▶ **COMPITO**
Riprendi il testo sulle importazioni di gas russo e proseguilo a partire dalla sua ultima frase.

▶ **TESTO DI LETTURA**

Che cosa fa pensare a una interruzione delle importazioni di gas russo
Ci sono tre scenari, tutt’alto che improbabili, che fanno pensare a una interruzione delle importazioni di gas russo. Il primo è che il presidente Vladimir Putin decida di fare con noi quello che ha applicato a Polonia e Bulgaria: o paghiamo in rubli, o le forniture vengono interrotte, punto e basta. Il secondo scenario è che l’esasperazione del conflitto porti a un irrigidimento tout court: l’Europa prosegue con le sanzioni e l’invio di armi, Putin risponde tagliando il gas sic et simpliciter. Il terzo scenario consiste in disordini politici in Russia, con la caduta di Putin e giorni di caos, tali da interrompere anche attività essenziali come le esportazioni di gas.
Del resto, i numeri evidenziano tuttavia una situazione in rapido e profondo cambiamento, con le esportazioni russe di gas verso l’Ue diminuite del 26,9% da gennaio a oggi rispetto allo stesso periodo del 2021. Contemporaneamente, il flusso del gas russo si sta già dirigendo massicciamente verso l’Asia. Recentemente Gazprom ha compiuto un nuovo passo verso il più grande accordo di fornitura con la Cina, verso la quale gli approvvigionamenti sono aumentati a dismisura da gennaio a oggi: +60%, erogato attraverso il gasdotto Power of Siberia. Gazprom ha appena firmato un contratto per progettare il gasdotto Soyuz Vostok che, attraverso la Mongolia, arriverà in Cina. Se a questo dovesse seguire anche un nuovo accordo di fornitura, il gigante asiatico potrebbe vedere arrivare fino a 50 miliardi di metri cubi di gas naturale all’anno. Secondo Bloomberg, l’operazione permetterebbe a Gazprom di potenziare l’interconnessione tra i suoi gasdotti verso Ovest e verso Est. Così la Russia di reindirizzare il gas verso l’Asia dai siti che ora alimentano solo l’Europa.

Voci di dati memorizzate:
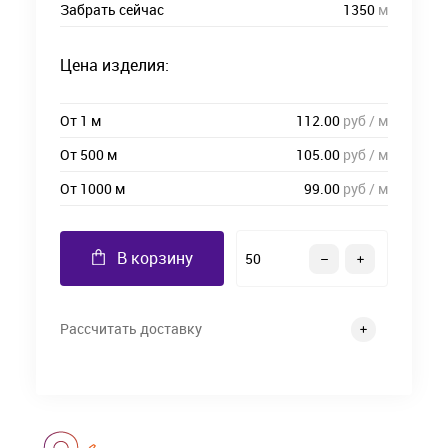
Забрать сейчас
1350
м
Цена изделия:
От 1 м
112.00
руб / м
От 500 м
105.00
руб / м
От 1000 м
99.00
руб / м
В корзину
Рассчитать доставку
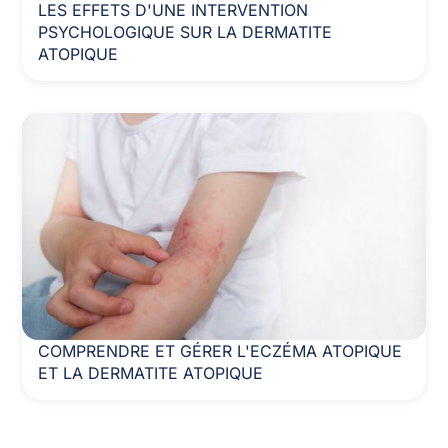
LES EFFETS D'UNE INTERVENTION
PSYCHOLOGIQUE SUR LA DERMATITE
ATOPIQUE
COMPRENDRE ET GÉRER L'ECZÉMA ATOPIQUE
ET LA DERMATITE ATOPIQUE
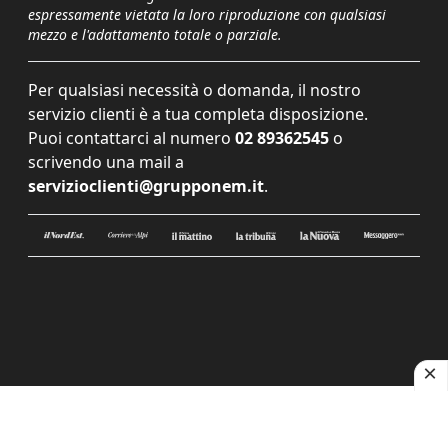
espressamente vietata la loro riproduzione con qualsiasi
mezzo e l'adattamento totale o parziale.
Per qualsiasi necessità o domanda, il nostro
servizio clienti è a tua completa disposizione.
Puoi contattarci al numero
02 89362545
o
scrivendo una mail a
servizioclienti@grupponem.it
.
Le tue preferenze relative alla privacy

▶ **RISULTATO**
Lo studio della Fondazione Eni Enrico Mattei che dimostra quanta energia verrebbe tagliata alle produzioni industriali in caso di stop delle forniture russe
Nello scenario elaborato da FEEM, le forniture dalla Russia sono azzerate, a partire da marzo 2022 sino alla fine del prossimo inverno. Tali esiti sono comparati ad uno scenario Business As Usual, al fine di valutare la capacità del sistema di fornire l’energia elettrica e mantenere gli standard di adeguatezza e di sicurezza, anche in assenza di gas russo.
Assunti fondamentali di scenario sono che
- il gas disponibile vada in via prioritaria ad alimentare il sistema elettrico operato in condizioni di emergenza
- ci si trovi verosimilmente nelle condizioni di non poter importare elettricità dagli altri paesi e
- l’operatività della borsa elettrica rimanga inalterata, veicolando la scarsità di gas tramite i soli segnali di prezzo.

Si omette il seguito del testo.